Arthroleptis nlonakoensis
- Conservation status: Endangered (IUCN 3.1)

Scientific classification
- Kingdom: Animalia
- Phylum: Chordata
- Class: Amphibia
- Order: Anura
- Family: Arthroleptidae
- Genus: Arthroleptis
- Species: A. nlonakoensis
- Binomial name: Arthroleptis nlonakoensis (Plath, Herrmann, and Böhme, 2006)
- Synonyms: Phrynobatrachus nlonakoensis Plath, Herrmann, and Böhme

= Arthroleptis nlonakoensis =

- Authority: (Plath, Herrmann, and Böhme, 2006)
- Conservation status: EN
- Synonyms: Phrynobatrachus nlonakoensis Plath, Herrmann, and Böhme

Species of frog

Arthroleptis nlonakoensis is a species of frog in the family Arthroleptidae. It is endemic to southwestern Cameroon and known from its type locality, the eponymous Mount Nlonako, and from two other locations in southwestern Cameroon (Ebo Forest and Ekom-Nkam). Common name Nlonako squeaker has been proposed for it.

==Description==
Adult males measure 15–22 mm and adult females 14–20 mm in snout–vent length. The snout round in profile and convex in dorsal view. The tympanum is distinct. The fingers have terminal discs and well-defined subarticular tubercles but no webbing. The toes have rudimentary webbing, terminal discs, and less well developed subarticular tubercles. Skin is smooth. Dorsal colouration is olive green-brownish. The head is dark brown to blackish. There is a white interorbital band that varies from continuous and straight to interrupted or slightly v-shaped, even reduced to a rudimentary spot. There are white spots on the lips, flanks, and forelegs. The venter and the inner side of the legs are beige to yellowish white. Males have dark brown throat.

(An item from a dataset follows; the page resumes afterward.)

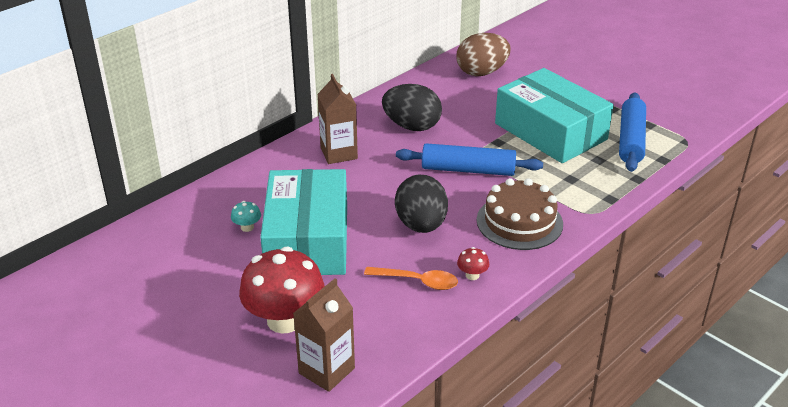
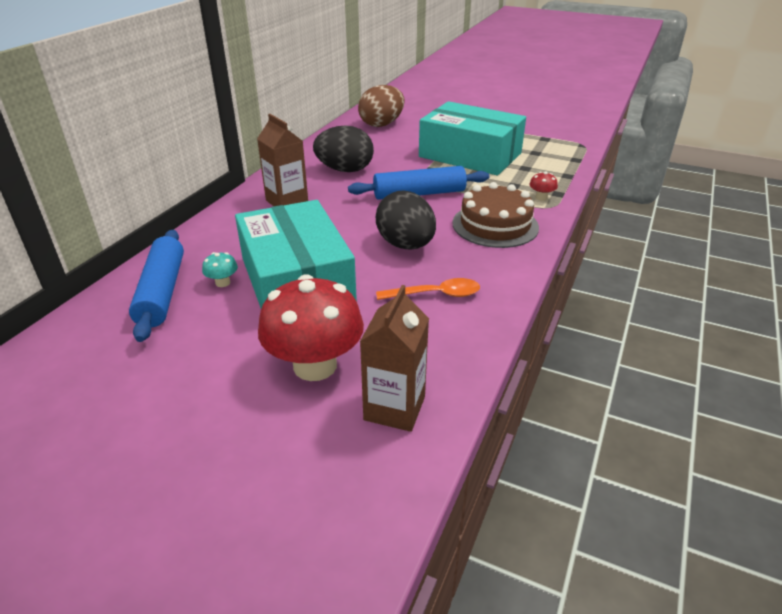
camera: 20 degrees left, 0 degrees up
(472, 275) = (484, 277): red mushroom -> red mushroom (541, 198)
(631, 140) = (539, 150): blue rolling pin -> blue rolling pin (162, 292)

==Habitat and conservation==
Arthroleptis nlonakoensis occurs in lowland and submontane secondary rain forest (Mount Nlonako) and in primary rain forest (Ebo Forest). It occurs at about 450 m above sea level. Individuals have been found in leaf litter and perching in low vegetation. Development is believed to be direct (i.e., there is no free-living larval stage), as in related species.

Arthroleptis nlonakoensis is threatened by habitat loss and degradation caused by agricultural activities, expanding human settlements, and logging.